> DIRECTIONS FOR THIS TASK:
Reproduce the part of the passage on private student loans that opens with the words containing "The issue is" and closes with "full outstanding amount.", swapping "lenders" for "creditors" throughout.

> SOURCE DOCUMENT:
============
The Consumer Financial Protection Bureau highlighted that issue on Wednesday in a report analyzing the more than 2,300 complaints it had received about private student loan companies from the beginning of last October through the end of March. (The volume of complaints was up by more than one-third compared to the same period last year).  

The issue is that some private student loans contain terms allowing lenders to demand the full outstanding amount of a loan when a borrower’s cosigner -- often a parent or grandparent -- dies or files for bankruptcy protection, according to Rohit Chopra, the CFPB’s student loan ombudsman who authored the report.

In some cases, Chopra said in a call with reporters, lenders have automatically placed a borrower in default upon the death or bankruptcy of the cosigner, without giving the borrower the opportunity to pay the full outstanding amount.

The report says that the CFPB “routinely” receives complaints about cosigner problems on private student loans, but Chopra conceded that officials do not know the prevalence of the problems.

Chopra told reporters that the goal of putting out the report and advisory was so that private lenders “might review these policies and consider alternatives.”

Still, he said, “most of the larger players in this industry do have contracts that contain these options,” which he described as “auto-defaults.” The financial industry uses the term “accelerate” the payments of the loan.

Cosigners are an increasingly prevalent feature of private student loans. In 2011, about 90 percent of private student loans had a cosigner, up from 68 percent in 2008, according to the CFPB. Even when lenders do not require a borrower to have a cosigner, having one can lower the borrower’s interest rate.
============
> DATA SEGMENT:
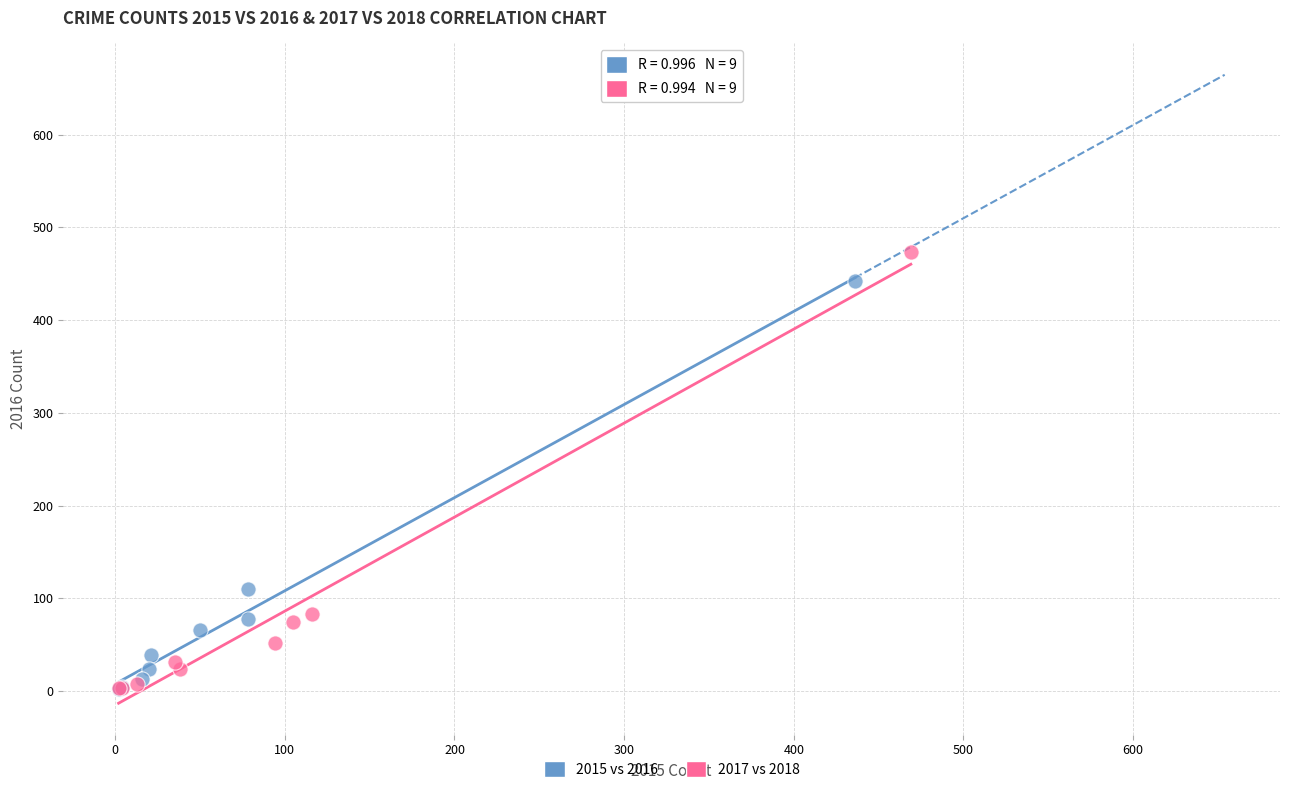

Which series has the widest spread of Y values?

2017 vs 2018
============
> FINAL ANSWER:
The issue is that some private student loans contain terms allowing creditors to demand the full outstanding amount of a loan when a borrower’s cosigner -- often a parent or grandparent -- dies or files for bankruptcy protection, according to Rohit Chopra, the CFPB’s student loan ombudsman who authored the report.

In some cases, Chopra said in a call with reporters, creditors have automatically placed a borrower in default upon the death or bankruptcy of the cosigner, without giving the borrower the opportunity to pay the full outstanding amount.